Het maaiveld in het plangebied ligt rond de 70 m +N.A.P. terwijl het grondwater zich op circa 20 m +N.A.P. bevindt. Binnen het plangebied is dan ook sprake van een (zeer) diep voorkomend grondwater. In de bodem kunnen leemlagen voorkomen waardoor het grondwater lokaal hoger aanwezig is dan op voorhand mag worden aangenomen Ondiep voorkomende leemlagen zijn bij grote aaneengesloten platen van groot belang als voeding van open water, maar kunnen op kleine schaal van groot belang zijn voor lokale flora en fauna.

Oppervlaktewater

Binnen het plangebied is geen oppervlaktewater aanwezig.

Riolering

De wijk Alteveer waar het plangebied onderdeel van uitmaakt is gemengd gerioleerd. Dat wil zeggen dat afvalwater en hemelwater in één buis wordt afgevoerd naar het rioolgemaal en uiteindelijk de afvalwaterzuiveringsinstallatie. In BGB-Alteveer wordt vanuit duurzaamheid regenwater waar mogelijk afgekoppeld van dit gemengde riool en zoveel mogelijk geïnfiltreerd in de bodem.

Nieuwe situatie

Grondwater

Vanuit het bijgevoegde onderzoek van MWH van 10 december 2010 ('Verkennend bodem- en infiltratieonderzoek BGB Alteveer en Cranevelt te Arnhem') blijkt dat binnen het plangebied geen ondiepe leemlagen voorkomen die nadelige effecten kunnen ondervinden van de voorgenomen aanpassing.

Oppervlaktewater

Ook in de nieuwe situatie komt geen oppervlaktewater voor.

Riolering

In hetzelfde onderzoek van MWH zijn ook infiltratiemetingen uitgevoerd. Uit deze metingen blijkt dat de bodem ter hoogte van het plangebied geschikt is voor infiltratie. Indien mogelijk moet het hemelwater afgekoppeld worden van het bestaande gemengde rioolstelsel.

Opdrachten
**a)** Neem letterlijk over uit de tekst over de waterhuishouding, beginnend bij "Het maaiveld in" en eindigend bij "geen oppervlaktewater aanwezig.".
**b)** Vat de tekst over de waterhuishouding samen in twee zinnen.
**c)** Zet de tekst over de waterhuishouding graag voort vanaf het punt waar hij ophoudt.
Het materiaal speelt hierbij geen rol.

Verzamelde gegevens:
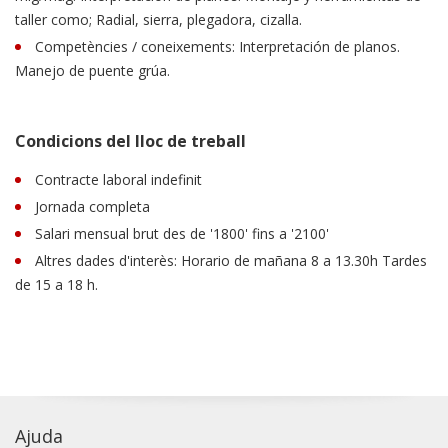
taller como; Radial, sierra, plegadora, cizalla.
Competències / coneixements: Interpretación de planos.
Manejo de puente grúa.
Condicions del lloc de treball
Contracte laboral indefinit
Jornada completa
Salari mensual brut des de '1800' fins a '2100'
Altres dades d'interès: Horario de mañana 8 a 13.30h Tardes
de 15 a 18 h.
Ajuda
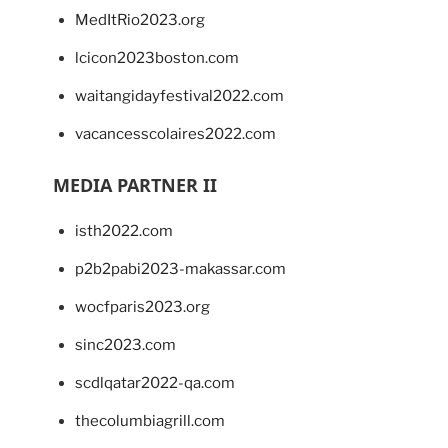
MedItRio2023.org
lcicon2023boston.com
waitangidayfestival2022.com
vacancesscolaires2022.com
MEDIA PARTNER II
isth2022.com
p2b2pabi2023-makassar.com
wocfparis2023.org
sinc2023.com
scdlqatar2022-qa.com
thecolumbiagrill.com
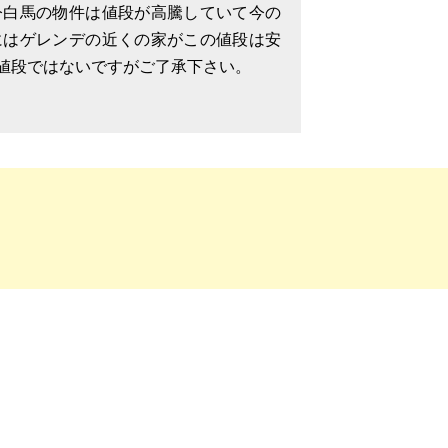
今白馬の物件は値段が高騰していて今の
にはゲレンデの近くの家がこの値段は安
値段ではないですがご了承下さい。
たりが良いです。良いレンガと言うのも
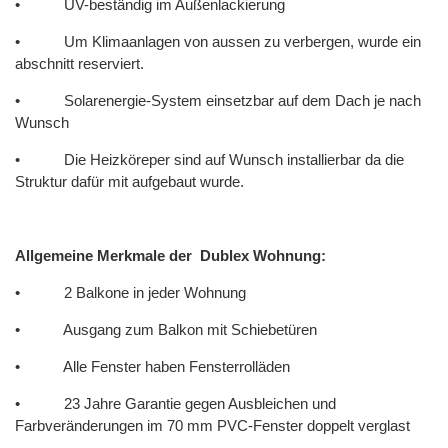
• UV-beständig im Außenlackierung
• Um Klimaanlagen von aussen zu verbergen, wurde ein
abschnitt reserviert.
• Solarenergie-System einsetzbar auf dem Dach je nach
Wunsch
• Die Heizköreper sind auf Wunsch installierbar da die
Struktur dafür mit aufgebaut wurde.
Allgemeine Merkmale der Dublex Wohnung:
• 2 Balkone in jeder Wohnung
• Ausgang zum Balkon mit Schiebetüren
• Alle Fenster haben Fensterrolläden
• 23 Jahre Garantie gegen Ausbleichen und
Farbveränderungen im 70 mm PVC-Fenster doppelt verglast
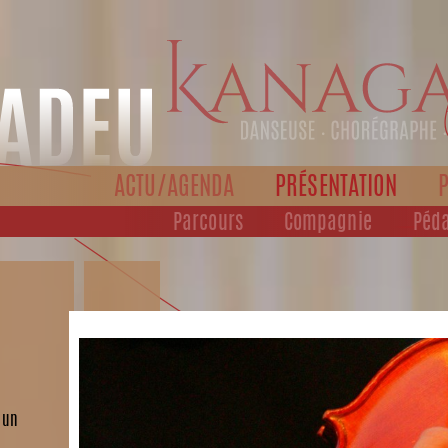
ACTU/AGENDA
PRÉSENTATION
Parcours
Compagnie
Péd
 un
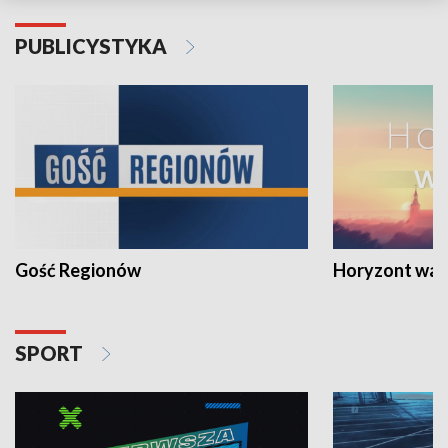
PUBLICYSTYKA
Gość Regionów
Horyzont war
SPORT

Antwoorden
**a)**
Het maaiveld in het plangebied ligt rond de 70 m +N.A.P. terwijl het grondwater zich op circa 20 m +N.A.P. bevindt. Binnen het plangebied is dan ook sprake van een (zeer) diep voorkomend grondwater. In de bodem kunnen leemlagen voorkomen waardoor het grondwater lokaal hoger aanwezig is dan op voorhand mag worden aangenomen Ondiep voorkomende leemlagen zijn bij grote aaneengesloten platen van groot belang als voeding van open water, maar kunnen op kleine schaal van groot belang zijn voor lokale flora en fauna.

Oppervlaktewater

Binnen het plangebied is geen oppervlaktewater aanwezig.

**b)** Het maaiveld in het plangebied ligt rond 70 m +N.A.P. en het grondwater zeer diep op circa 20 m +N.A.P.; er is geen oppervlaktewater en de wijk Alteveer is gemengd gerioleerd. Volgens onderzoek van MWH komen er geen ondiepe leemlagen voor die nadelige effecten kunnen ondervinden en is de bodem geschikt voor infiltratie, en indien mogelijk moet het hemelwater worden afgekoppeld van het bestaande gemengde rioolstelsel.

**c)**
5.2.9 Archeologie en cultuurhistorie
5.2.9.1 Archeologisch vooronderzoek

Ten behoeve van de herinrichting van de Beethovenlaan heeft ADC ArcheoProjecten in april 2012 een bureau-onderzoek en Inventariserend veldonderzoek uitgevoerd. (ADC Rapport 3063; datum: 5 juni 2012, zie bijlagen bij toelichting).

Bureau-onderzoek

Op basis van het bureau-onderzoek worden aan het maaiveld gestuwde fluvioperiglaciale afzettingen verwacht. In deze afzettingen kunnen archeologische resten worden verwacht uit perioden vanaf het Midden-Paleolithicum tot en met de Nieuwe tijd. Indien geen sprake is van terreinophogingen, worden vondsten in de eerste circa 0,30 m -mv verwacht. Archeologische sporen worden tot een diepte van circa 0,50 m -mv verwacht. De infrastructurele ingrepen (aanleg wegen, kabels en leidingen) in het recente verleden en de aanwezigheid van bos tot in het begin van de 20e eeuw hebben geresulteerd in bodemverstoring. Tot hoe diep deze verstoring reikt, is tot op heden onbekend.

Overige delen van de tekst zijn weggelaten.